Why do self-exams
Testicular self exams are important to notice changes in one’s testicles. By doing the monthly testicular self exams, you should become familiar with your testicles thus making it easier to notice any changes.
Most testicular cancers are found by men themselves or their partner, very few are found by a physician. This is why it is so important to be familiar with what is normal and if you do notice any changes then see a doctor immediately.
It is best to do the testicular self exam during or right after a warm shower or bath. The warmth relaxes the scrotum making the exam easier.
Don't be alarmed if one testicle seems slightly larger than the other, or if one testicle hangs lower than the other - that's normal.
You should also be aware that each normal testicle has a small, coiled tube called the epididymis that can feel like a small bump on the upper or middle outer side of the testis.
Normal testicles also contain blood vessels, supporting tissues, and tubes that carry sperm. Some men may confuse these with abnormal lumps at first. If you have any concerns, ask your doctor.
Stand in front of a mirror if possible. Check for any swelling on the scrotal skin.
Examine each testicle with both hands. Hold your testicle between your thumbs and middle fingers and roll it gently but firmly between your fingers.
Look and feel for any hard lumps or nodules (smooth rounded masses) or any change in the size, shape, or consistency of your testicles.
You should not feel any pain when performing the self-exam.
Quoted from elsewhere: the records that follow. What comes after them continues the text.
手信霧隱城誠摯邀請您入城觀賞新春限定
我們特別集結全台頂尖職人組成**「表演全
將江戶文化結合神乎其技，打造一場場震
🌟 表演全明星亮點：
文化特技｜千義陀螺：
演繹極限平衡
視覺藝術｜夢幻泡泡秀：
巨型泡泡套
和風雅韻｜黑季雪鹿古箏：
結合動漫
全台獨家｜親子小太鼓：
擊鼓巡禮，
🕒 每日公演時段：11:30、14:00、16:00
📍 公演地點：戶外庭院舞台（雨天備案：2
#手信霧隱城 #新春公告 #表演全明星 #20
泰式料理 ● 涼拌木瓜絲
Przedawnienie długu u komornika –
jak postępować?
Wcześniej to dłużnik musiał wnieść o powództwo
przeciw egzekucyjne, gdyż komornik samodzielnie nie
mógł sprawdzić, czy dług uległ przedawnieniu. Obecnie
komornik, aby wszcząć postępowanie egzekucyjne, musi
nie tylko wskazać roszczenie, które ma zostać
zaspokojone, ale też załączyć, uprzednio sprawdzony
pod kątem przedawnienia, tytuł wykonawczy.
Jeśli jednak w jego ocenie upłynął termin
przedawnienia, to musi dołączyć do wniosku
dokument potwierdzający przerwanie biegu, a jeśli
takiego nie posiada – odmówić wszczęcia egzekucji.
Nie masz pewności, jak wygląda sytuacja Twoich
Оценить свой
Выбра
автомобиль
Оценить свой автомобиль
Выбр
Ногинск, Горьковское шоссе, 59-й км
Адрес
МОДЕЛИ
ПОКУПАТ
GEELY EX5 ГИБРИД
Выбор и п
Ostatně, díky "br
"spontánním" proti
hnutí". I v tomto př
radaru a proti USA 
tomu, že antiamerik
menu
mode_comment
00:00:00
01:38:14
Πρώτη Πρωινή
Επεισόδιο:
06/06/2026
Be aware of any dull soreness or heaviness. The testicles should be smooth and firm to the touch.
A testicle can get larger for many reasons other than cancer. For example, fluid can collect around the testicle to form a hydrocele. Or the veins in the testicle can dilate and cause enlargement and lumpiness around the testicle. If your testicle seems larger, have a doctor examine you to be sure you have one of these conditions and not a tumor.